[DATA RECORDS Boundary: Start]

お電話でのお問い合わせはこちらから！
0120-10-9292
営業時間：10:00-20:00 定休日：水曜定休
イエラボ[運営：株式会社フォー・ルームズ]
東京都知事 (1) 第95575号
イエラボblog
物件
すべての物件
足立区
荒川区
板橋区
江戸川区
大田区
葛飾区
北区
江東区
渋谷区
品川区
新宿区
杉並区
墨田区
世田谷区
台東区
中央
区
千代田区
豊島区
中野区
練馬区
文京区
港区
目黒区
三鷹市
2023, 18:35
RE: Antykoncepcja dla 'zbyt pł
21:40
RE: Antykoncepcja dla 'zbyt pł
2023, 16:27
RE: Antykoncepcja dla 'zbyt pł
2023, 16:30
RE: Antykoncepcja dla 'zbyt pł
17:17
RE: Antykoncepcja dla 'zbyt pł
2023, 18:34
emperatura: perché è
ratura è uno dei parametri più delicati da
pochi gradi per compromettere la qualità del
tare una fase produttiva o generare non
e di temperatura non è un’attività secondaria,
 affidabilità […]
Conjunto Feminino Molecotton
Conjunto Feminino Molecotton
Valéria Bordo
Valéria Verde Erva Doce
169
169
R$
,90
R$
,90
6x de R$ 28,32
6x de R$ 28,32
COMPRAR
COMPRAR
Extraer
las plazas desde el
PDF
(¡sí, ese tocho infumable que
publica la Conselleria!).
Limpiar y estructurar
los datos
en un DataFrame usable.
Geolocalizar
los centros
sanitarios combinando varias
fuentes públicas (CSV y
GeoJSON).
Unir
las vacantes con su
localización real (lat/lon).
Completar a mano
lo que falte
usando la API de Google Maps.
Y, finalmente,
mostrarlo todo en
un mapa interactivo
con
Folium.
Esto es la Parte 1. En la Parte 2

[DATA RECORDS Boundary: End]
[DATA RECORDS Boundary: Start]

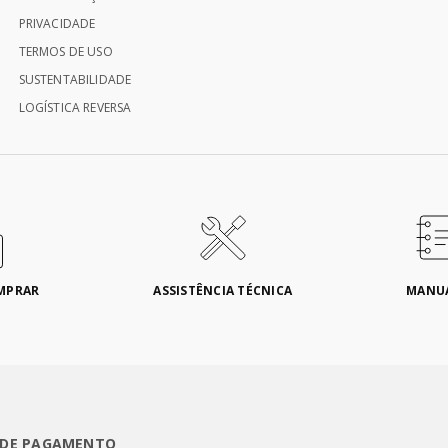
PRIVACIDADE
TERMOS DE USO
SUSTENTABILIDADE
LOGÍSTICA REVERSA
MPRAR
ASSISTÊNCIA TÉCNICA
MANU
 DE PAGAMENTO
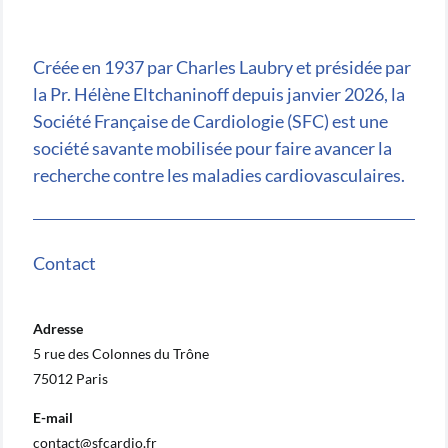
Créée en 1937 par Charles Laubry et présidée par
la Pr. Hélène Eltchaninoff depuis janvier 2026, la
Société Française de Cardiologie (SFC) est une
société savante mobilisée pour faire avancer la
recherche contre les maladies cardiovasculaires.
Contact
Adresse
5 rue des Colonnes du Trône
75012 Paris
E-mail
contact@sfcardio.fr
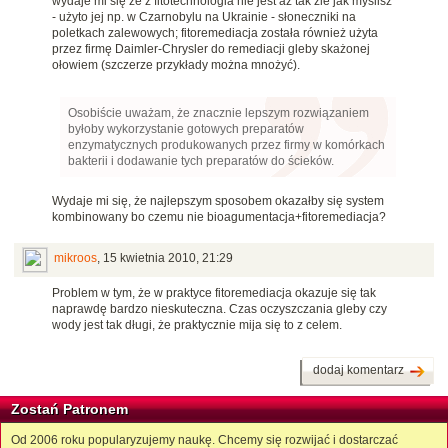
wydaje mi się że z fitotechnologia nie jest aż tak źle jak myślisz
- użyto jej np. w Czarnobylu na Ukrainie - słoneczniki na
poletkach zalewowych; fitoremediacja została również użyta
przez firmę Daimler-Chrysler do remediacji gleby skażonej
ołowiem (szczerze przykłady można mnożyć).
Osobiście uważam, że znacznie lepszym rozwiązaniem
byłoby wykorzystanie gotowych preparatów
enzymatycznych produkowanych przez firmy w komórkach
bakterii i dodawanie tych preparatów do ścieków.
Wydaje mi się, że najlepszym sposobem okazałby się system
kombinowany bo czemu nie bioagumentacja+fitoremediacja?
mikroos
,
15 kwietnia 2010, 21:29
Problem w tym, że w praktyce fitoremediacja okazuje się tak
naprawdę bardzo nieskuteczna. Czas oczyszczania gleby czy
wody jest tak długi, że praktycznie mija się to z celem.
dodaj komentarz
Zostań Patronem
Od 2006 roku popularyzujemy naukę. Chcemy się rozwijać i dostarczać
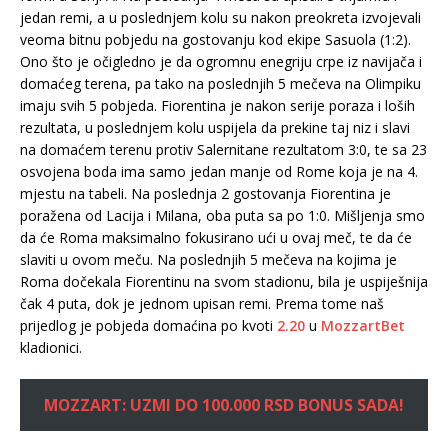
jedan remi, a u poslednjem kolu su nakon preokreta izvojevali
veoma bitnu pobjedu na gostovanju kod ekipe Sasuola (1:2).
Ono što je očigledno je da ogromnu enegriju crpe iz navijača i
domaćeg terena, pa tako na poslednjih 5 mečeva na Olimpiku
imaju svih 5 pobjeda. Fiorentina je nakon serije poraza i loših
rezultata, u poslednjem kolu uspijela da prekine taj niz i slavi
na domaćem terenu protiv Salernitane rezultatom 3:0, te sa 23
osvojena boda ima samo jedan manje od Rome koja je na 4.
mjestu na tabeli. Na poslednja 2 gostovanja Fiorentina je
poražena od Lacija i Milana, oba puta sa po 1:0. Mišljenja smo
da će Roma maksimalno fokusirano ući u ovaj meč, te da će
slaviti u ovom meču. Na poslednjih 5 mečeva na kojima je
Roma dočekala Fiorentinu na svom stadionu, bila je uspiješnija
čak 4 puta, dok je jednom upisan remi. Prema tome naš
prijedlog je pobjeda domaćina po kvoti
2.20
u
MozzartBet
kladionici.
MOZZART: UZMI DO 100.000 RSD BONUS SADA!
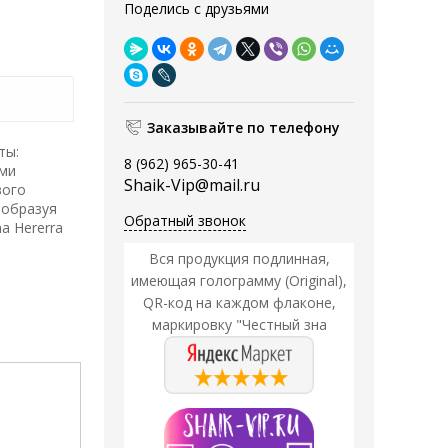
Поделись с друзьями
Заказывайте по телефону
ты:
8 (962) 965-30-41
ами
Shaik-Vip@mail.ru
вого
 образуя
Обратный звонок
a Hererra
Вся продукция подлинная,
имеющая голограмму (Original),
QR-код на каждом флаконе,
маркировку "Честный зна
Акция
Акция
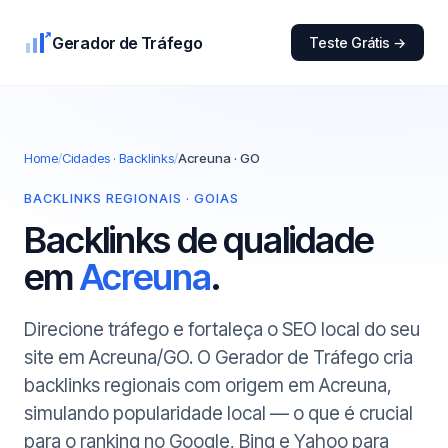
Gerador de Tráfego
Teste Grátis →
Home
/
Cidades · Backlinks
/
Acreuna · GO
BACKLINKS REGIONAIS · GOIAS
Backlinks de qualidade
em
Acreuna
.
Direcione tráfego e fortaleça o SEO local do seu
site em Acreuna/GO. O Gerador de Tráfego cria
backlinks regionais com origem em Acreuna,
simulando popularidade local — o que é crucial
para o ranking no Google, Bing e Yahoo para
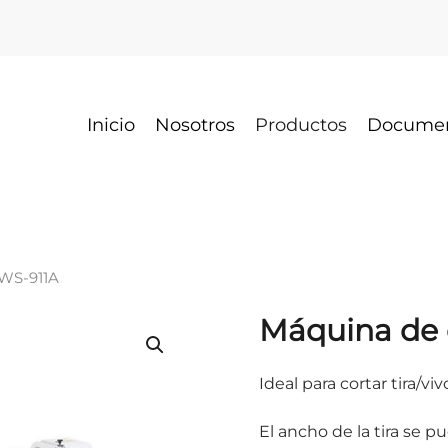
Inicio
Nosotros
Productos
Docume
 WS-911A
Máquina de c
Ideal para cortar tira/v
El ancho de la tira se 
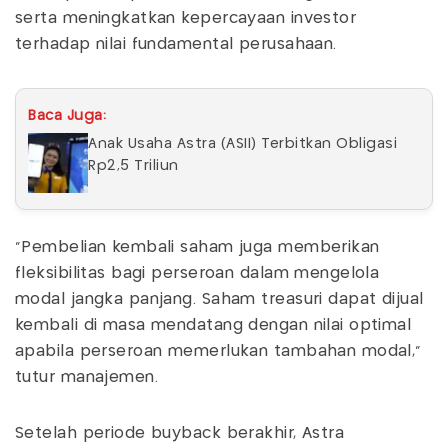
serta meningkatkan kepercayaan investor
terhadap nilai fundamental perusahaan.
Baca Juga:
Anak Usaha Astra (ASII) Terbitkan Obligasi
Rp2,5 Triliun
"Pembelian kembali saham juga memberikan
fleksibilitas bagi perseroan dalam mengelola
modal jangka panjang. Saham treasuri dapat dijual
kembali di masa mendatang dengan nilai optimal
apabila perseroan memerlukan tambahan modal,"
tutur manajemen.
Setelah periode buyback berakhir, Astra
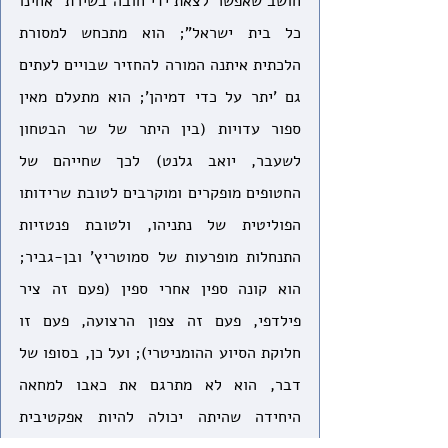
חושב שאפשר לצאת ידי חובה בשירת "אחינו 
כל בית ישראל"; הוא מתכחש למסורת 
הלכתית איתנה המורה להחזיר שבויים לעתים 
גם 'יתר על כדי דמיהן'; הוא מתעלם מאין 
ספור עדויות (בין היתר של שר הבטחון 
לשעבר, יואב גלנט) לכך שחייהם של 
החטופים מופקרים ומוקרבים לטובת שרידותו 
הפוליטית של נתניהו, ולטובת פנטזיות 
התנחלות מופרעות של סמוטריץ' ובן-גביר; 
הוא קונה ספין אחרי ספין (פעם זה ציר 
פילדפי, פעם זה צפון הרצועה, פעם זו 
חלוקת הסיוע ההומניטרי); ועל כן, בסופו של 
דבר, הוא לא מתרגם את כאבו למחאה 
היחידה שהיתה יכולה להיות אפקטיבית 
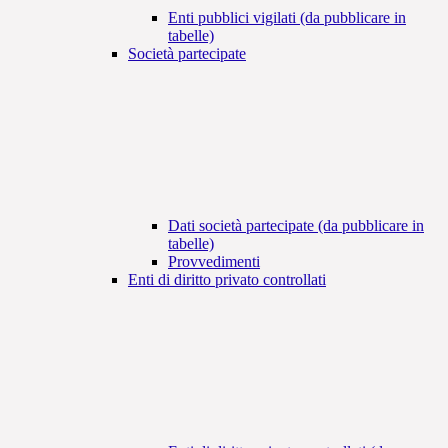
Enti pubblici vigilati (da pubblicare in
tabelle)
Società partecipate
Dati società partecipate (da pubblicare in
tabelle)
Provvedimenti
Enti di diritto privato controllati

[DATA RECORDS Boundary: End]

== TASK ==
In how many lines of the data does the word "Fiorentina" appear? Respond with the number and nothing more.

== THE COMPLETED TASK ==
2